Source records →
⟨

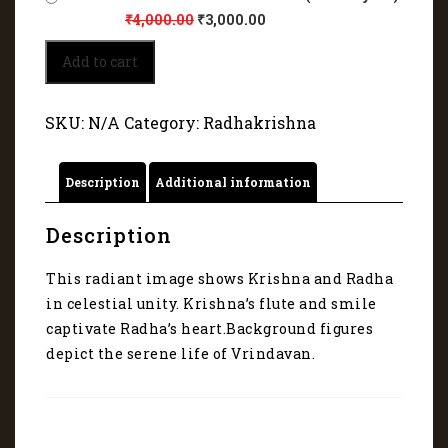
₹
4,000.00
₹
3,000.00
Krishna's
Add to cart
flute
and
smile
SKU:
N/A
Category:
Radhakrishna
captivate
Radha's
heart
Description
Additional information
6259
quantity
Description
This radiant image shows Krishna and Radha
in celestial unity. Krishna’s flute and smile
captivate Radha’s heart.Background figures
depict the serene life of Vrindavan.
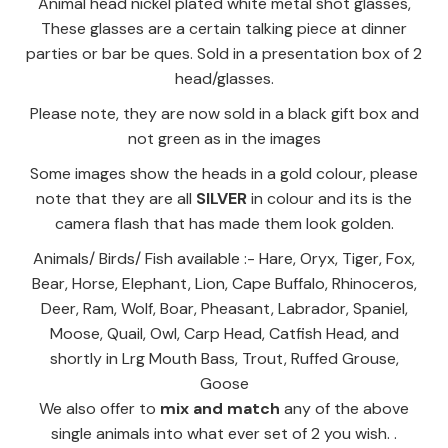
Animal head nickel plated white metal shot glasses,
These glasses are a certain talking piece at dinner
parties or bar be ques. Sold in a presentation box of 2
head/glasses.
Please note, they are now sold in a black gift box and
not green as in the images
Some images show the heads in a gold colour, please
note that they are all
SILVER
in colour and its is the
camera flash that has made them look golden.
Animals/ Birds/ Fish available :- Hare, Oryx, Tiger, Fox,
Bear, Horse, Elephant, Lion, Cape Buffalo, Rhinoceros,
Deer, Ram, Wolf, Boar, Pheasant, Labrador, Spaniel,
Moose, Quail, Owl, Carp Head, Catfish Head, and
shortly in Lrg Mouth Bass, Trout, Ruffed Grouse,
Goose
We also offer to
mix and match
any of the above
single animals into what ever set of 2 you wish. .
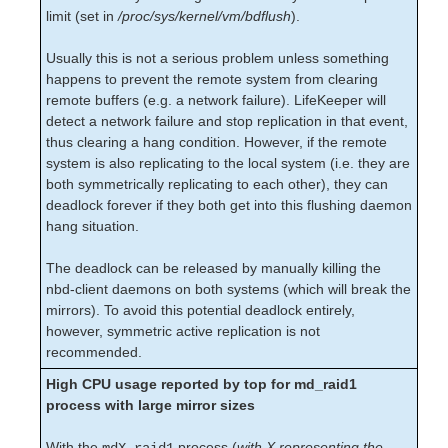
limit (set in
/proc/sys/kernel/vm/bdflush
).
Recovery Kit for Oracle Cloud Infrastructure
Parameters List
Usually this is not a serious problem unless something
Oracle Parameters List
happens to prevent the remote system from clearing
PostgreSQL Parameters List
remote buffers (e.g. a network failure). LifeKeeper will
Quorum Parameters List
detect a network failure and stop replication in that event,
Route53 Parameters List
thus clearing a hang condition. However, if the remote
SAP Parameters List
system is also replicating to the local system (i.e. they are
DataKeeper Parameters List
both symmetrically replicating to each other), they can
deadlock forever if they both get into this flushing daemon
Standby Node Health Check Parameters List
hang situation.
SAP HANA Parameters List
SAP MaxDB Parameters List
The deadlock can be released by manually killing the
nbd-client daemons on both systems (which will break the
Search for an Error Code
mirrors). To avoid this potential deadlock entirely,
Combined Message Catalog
however, symmetric active replication is not
recommended.
LifeKeeper for Linux Support Matrix
High CPU usage reported by top for md_raid1
Supported Operating Systems
process with large mirror sizes
Supported Applications
Supported Virtualization
With the
process (
with X representing the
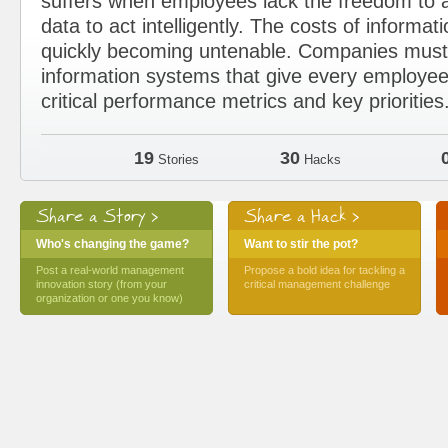
suffers when employees lack the freedom to a
data to act intelligently. The costs of informat
quickly becoming untenable. Companies must 
information systems that give every employee
critical performance metrics and key priorities
19
30
Stories
Hacks
Share a Story >
Share a Hack >
Who's changing the game?
Want to stir the pot?
Post a real-world management
Propose a bold idea for tackling a
innovation story (from your
critical management challenge
organization or one you know)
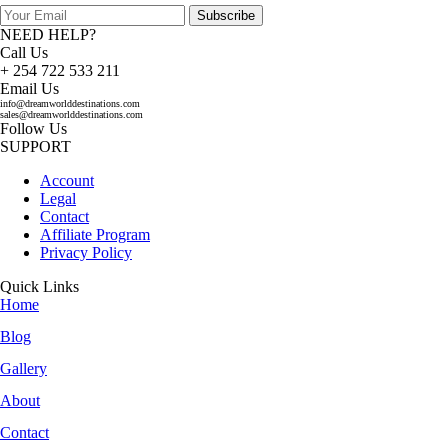
Subscribe
NEED HELP?
Call Us
+ 254 722 533 211
Email Us
info@dreamworlddestinations.com
sales@dreamworlddestinations.com
Follow Us
SUPPORT
Account
Legal
Contact
Affiliate Program
Privacy Policy
Quick Links
Home
Blog
Gallery
About
Contact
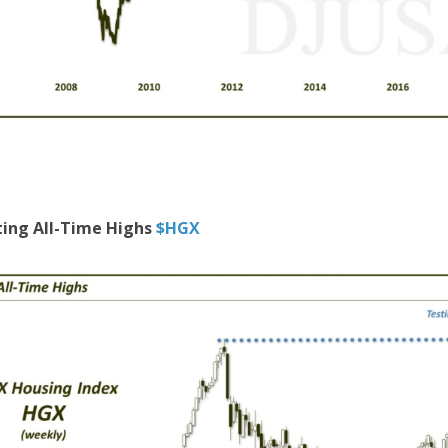
ting All-Time Highs
$HGX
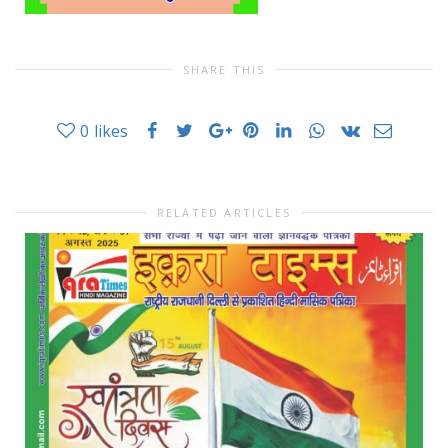
SHARE THIS
0
likes
RELATED ARTICLES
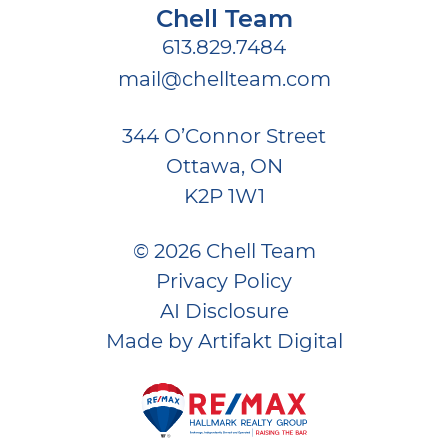
Chell Team
613.829.7484
mail@chellteam.com
344 O’Connor Street
Ottawa, ON
K2P 1W1
© 2026 Chell Team
Privacy Policy
AI Disclosure
Made by
Artifakt Digital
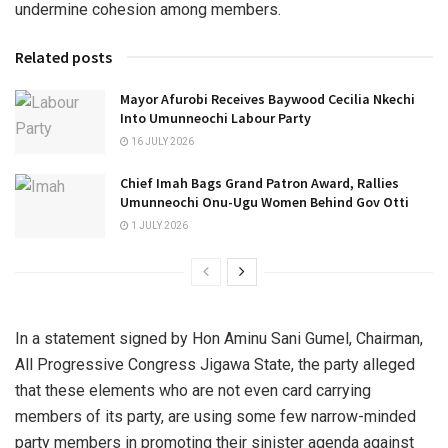
undermine cohesion among members.
Related posts
Mayor Afurobi Receives Baywood Cecilia Nkechi
Into Umunneochi Labour Party
16 JULY 2026
Chief Imah Bags Grand Patron Award, Rallies
Umunneochi Onu-Ugu Women Behind Gov Otti
1 JULY 2026
In a statement signed by Hon Aminu Sani Gumel, Chairman,
All Progressive Congress Jigawa State, the party alleged
that these elements who are not even card carrying
members of its party, are using some few narrow-minded
party members in promoting their sinister agenda against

⟩

Task directions →
Rewrite every entry with each "presentation box" replaced by "display box", leaving all other text unchanged and omitting the pictures.

Solution for this task →
₹
4,000.00
₹
3,000.00
Krishna's
Add to cart
flute
and
smile
SKU:
N/A
Category:
Radhakrishna
captivate
Radha's
heart
Description
Additional information
6259
quantity
Description
This radiant image shows Krishna and Radha
in celestial unity. Krishna’s flute and smile
captivate Radha’s heart.Background figures
depict the serene life of Vrindavan.
Animal head nickel plated white metal shot glasses,
These glasses are a certain talking piece at dinner
parties or bar be ques. Sold in a display box of 2
head/glasses.
Please note, they are now sold in a black gift box and
not green as in the images
Some images show the heads in a gold colour, please
note that they are all
SILVER
in colour and its is the
camera flash that has made them look golden.
Animals/ Birds/ Fish available :- Hare, Oryx, Tiger, Fox,
Bear, Horse, Elephant, Lion, Cape Buffalo, Rhinoceros,
Deer, Ram, Wolf, Boar, Pheasant, Labrador, Spaniel,
Moose, Quail, Owl, Carp Head, Catfish Head, and
shortly in Lrg Mouth Bass, Trout, Ruffed Grouse,
Goose
We also offer to
mix and match
any of the above
single animals into what ever set of 2 you wish. .
limit (set in
/proc/sys/kernel/vm/bdflush
).
Recovery Kit for Oracle Cloud Infrastructure
Parameters List
Usually this is not a serious problem unless something
Oracle Parameters List
happens to prevent the remote system from clearing
PostgreSQL Parameters List
remote buffers (e.g. a network failure). LifeKeeper will
Quorum Parameters List
detect a network failure and stop replication in that event,
Route53 Parameters List
thus clearing a hang condition. However, if the remote
SAP Parameters List
system is also replicating to the local system (i.e. they are
DataKeeper Parameters List
both symmetrically replicating to each other), they can
deadlock forever if they both get into this flushing daemon
Standby Node Health Check Parameters List
hang situation.
SAP HANA Parameters List
SAP MaxDB Parameters List
The deadlock can be released by manually killing the
nbd-client daemons on both systems (which will break the
Search for an Error Code
mirrors). To avoid this potential deadlock entirely,
Combined Message Catalog
however, symmetric active replication is not
recommended.
LifeKeeper for Linux Support Matrix
High CPU usage reported by top for md_raid1
Supported Operating Systems
process with large mirror sizes
Supported Applications
Supported Virtualization
With the
process (
with X representing the
suffers when employees lack the freedom to a
data to act intelligently. The costs of informat
quickly becoming untenable. Companies must 
information systems that give every employee
critical performance metrics and key priorities
19
30
Stories
Hacks
Share a Story >
Share a Hack >
Who's changing the game?
Want to stir the pot?
Post a real-world management
Propose a bold idea for tackling a
innovation story (from your
critical management challenge
organization or one you know)
Subscribe
NEED HELP?
Call Us
+ 254 722 533 211
Email Us
info@dreamworlddestinations.com
sales@dreamworlddestinations.com
Follow Us
SUPPORT
Account
Legal
Contact
Affiliate Program
Privacy Policy
Quick Links
Home
Blog
Gallery
About
Contact
ting All-Time Highs
$HGX
SHARE THIS
0
likes
RELATED ARTICLES
Chell Team
613.829.7484
mail@chellteam.com
344 O’Connor Street
Ottawa, ON
K2P 1W1
© 2026 Chell Team
Privacy Policy
AI Disclosure
Made by
Artifakt Digital
undermine cohesion among members.
Related posts
Mayor Afurobi Receives Baywood Cecilia Nkechi
Into Umunneochi Labour Party
16 JULY 2026
Chief Imah Bags Grand Patron Award, Rallies
Umunneochi Onu-Ugu Women Behind Gov Otti
1 JULY 2026
In a statement signed by Hon Aminu Sani Gumel, Chairman,
All Progressive Congress Jigawa State, the party alleged
that these elements who are not even card carrying
members of its party, are using some few narrow-minded
party members in promoting their sinister agenda against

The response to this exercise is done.